If you think apps like Siri, which let you compose text messages using voice input, are a safe alternative to texting with your fingers then you’re probably mistaken. A recent study has found that using voice texting is far from a safe alternative.
The Texas A&M Transportation Institute conducted a test to compare voice texting with manual texting in a realistic driving environment. 43 participants were asked to drive one lap of a circuit without texting. They were then asked to complete the course three times or more while performing a series of texting exercises — one using Siri for the iPhone, one with Vlingo for Android and another using manual text input.
The researchers then measured the amount of time it took each driver to complete their texting and noted how long it took the drivers to respond to a light inside the car that was programmed to come on at random intervals.
The study found there was little, if any, difference between voice and manual texting. If anything, manual texting was found to be the faster method, though both voice and manual texting were found to affect driver performance to the same degree.
Worryingly, no matter how they texted, drivers’ eyes were found to be focussed on the road far less often than when not texting at all. Both voice and manual input methods were found to affect drivers’ reaction times, with those taking part in the study taking twice as long to react to the dashboard light.
Christine Yager, associate transportation researcher at Texas A&M Transportation Institute, explained the dangers: “If a driver who is texting is watching the road less often and their reaction times are slower, then that driver is less able to respond to a sudden roadway danger like a swerving vehicle or a pedestrian in the street.”
Of the two texting methods, drivers admitted they felt safer using voice-to-text even though it affected their driving performance in much the same way.

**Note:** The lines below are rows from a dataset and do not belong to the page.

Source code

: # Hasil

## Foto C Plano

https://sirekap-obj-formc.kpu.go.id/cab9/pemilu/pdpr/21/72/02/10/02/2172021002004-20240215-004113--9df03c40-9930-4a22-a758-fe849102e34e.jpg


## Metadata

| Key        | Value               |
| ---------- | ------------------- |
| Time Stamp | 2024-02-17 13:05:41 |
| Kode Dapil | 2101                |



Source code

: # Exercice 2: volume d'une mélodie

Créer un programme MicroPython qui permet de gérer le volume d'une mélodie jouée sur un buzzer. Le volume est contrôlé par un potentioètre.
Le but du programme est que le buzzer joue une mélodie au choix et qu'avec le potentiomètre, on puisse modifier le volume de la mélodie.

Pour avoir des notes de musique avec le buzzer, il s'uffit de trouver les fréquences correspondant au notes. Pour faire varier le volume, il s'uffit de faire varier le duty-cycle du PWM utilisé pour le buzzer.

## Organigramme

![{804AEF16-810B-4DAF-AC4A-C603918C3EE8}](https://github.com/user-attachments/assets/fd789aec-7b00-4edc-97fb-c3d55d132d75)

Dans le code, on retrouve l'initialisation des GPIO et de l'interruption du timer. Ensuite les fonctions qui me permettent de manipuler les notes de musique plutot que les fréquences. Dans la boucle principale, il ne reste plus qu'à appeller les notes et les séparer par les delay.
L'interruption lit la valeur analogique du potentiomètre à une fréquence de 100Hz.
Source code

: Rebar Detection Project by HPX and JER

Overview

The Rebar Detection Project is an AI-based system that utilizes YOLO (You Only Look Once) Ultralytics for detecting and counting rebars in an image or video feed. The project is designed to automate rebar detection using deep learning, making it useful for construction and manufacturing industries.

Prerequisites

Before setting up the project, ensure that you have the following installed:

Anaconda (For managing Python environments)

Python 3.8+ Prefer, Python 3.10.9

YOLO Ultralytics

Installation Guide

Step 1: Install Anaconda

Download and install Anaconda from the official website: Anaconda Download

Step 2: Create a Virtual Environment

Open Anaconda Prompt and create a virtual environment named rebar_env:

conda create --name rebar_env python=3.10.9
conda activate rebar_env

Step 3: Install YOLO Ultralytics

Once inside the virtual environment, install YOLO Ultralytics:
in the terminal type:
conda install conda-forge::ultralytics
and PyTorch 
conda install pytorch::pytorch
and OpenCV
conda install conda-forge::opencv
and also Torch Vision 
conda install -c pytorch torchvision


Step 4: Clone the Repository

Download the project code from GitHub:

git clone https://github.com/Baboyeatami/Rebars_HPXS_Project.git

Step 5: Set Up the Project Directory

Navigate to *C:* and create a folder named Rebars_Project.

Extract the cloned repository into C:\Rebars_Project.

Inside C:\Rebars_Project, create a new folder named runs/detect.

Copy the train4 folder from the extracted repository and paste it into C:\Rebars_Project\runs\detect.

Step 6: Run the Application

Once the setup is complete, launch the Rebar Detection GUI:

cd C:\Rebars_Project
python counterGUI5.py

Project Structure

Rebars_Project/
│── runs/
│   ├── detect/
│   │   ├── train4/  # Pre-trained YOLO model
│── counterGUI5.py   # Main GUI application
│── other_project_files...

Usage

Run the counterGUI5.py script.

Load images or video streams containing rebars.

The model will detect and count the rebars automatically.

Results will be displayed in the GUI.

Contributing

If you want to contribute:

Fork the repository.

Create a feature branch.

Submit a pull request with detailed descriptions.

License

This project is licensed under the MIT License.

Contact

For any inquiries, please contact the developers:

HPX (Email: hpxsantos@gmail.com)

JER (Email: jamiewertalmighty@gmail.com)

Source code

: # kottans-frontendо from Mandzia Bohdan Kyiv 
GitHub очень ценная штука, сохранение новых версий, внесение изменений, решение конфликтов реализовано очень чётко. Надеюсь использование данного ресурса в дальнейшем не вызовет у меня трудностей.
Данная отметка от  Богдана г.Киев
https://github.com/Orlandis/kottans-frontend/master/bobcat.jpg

The results could, of course, be skewed by the fact voice input methods are usually quite inaccurate, particularly if you speak anything but BBC English, and especially if the cabin of your car generates quite a bit of background noise
But you shouldn’t need a study to tell you that, when driving, you’re better off avoiding doing anything isn’t turning the wheel or using the pedals. If you do need to send a message, pull over or wait until you get to your destination, or there could be fatal consequences.